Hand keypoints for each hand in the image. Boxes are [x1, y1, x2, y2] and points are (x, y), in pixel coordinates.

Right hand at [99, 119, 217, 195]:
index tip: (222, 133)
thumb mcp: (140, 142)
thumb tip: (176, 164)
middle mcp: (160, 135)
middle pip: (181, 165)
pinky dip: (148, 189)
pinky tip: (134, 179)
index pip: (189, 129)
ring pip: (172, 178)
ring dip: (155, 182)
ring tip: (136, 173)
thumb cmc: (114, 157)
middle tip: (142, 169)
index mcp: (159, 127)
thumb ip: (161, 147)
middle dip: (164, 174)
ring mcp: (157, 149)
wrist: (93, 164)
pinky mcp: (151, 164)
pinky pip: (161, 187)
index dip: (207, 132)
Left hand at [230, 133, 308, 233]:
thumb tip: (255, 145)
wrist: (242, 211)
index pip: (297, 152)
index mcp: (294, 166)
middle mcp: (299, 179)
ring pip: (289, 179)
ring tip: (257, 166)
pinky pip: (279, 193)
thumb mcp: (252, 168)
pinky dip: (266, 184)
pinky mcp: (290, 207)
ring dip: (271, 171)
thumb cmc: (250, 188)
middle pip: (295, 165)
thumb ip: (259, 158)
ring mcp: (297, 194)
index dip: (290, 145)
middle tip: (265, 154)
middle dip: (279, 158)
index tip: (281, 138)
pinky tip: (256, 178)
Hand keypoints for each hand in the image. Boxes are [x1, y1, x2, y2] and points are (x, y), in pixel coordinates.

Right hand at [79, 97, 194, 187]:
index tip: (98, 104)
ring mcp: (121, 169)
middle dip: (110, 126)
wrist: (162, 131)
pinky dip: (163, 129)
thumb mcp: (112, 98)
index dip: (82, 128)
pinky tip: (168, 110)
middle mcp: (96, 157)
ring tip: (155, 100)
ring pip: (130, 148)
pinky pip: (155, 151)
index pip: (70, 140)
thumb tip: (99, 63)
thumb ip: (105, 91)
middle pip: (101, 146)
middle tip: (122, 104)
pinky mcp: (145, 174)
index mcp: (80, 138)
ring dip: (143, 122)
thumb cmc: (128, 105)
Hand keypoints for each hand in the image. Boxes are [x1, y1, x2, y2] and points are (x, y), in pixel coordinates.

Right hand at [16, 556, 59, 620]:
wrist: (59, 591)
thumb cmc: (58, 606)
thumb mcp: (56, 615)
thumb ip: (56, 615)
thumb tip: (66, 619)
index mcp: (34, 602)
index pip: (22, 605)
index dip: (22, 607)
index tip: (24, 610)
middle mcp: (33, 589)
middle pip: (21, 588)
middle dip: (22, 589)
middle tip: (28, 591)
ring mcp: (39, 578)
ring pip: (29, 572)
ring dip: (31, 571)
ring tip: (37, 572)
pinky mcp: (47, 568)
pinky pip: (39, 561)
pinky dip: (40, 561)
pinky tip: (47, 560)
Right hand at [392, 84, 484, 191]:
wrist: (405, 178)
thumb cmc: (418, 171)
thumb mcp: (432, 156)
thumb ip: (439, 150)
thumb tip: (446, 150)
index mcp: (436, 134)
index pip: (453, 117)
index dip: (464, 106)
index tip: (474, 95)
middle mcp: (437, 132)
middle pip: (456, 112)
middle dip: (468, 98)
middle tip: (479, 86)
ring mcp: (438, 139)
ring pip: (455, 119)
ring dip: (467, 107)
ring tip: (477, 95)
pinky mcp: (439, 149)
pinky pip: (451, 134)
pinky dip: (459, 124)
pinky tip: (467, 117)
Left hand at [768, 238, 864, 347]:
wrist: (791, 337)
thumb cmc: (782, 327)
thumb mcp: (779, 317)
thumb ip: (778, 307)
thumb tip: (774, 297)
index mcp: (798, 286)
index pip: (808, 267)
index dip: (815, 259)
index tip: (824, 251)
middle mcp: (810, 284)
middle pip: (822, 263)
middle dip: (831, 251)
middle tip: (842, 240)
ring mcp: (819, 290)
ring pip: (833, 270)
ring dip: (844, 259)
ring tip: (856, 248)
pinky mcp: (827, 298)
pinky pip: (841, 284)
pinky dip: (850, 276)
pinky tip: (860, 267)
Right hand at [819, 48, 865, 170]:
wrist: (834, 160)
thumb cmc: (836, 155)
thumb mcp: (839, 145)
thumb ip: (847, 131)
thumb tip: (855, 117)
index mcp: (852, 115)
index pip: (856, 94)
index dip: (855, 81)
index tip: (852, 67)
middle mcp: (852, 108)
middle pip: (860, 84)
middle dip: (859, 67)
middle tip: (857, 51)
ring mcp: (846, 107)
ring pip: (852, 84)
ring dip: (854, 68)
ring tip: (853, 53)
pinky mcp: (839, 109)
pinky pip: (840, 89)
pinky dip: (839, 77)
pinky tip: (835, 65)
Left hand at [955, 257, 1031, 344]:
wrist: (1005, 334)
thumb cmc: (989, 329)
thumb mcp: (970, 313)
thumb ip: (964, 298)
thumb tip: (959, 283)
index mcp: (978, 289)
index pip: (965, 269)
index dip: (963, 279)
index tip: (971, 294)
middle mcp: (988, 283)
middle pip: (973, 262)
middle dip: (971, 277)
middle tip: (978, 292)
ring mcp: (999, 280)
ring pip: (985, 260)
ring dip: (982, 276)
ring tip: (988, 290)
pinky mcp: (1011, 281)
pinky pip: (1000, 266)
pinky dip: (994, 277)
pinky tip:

◆ About this task
Reading through the material above, work out how many lines include "Left", then state that number alone.

◆ Response to the task
3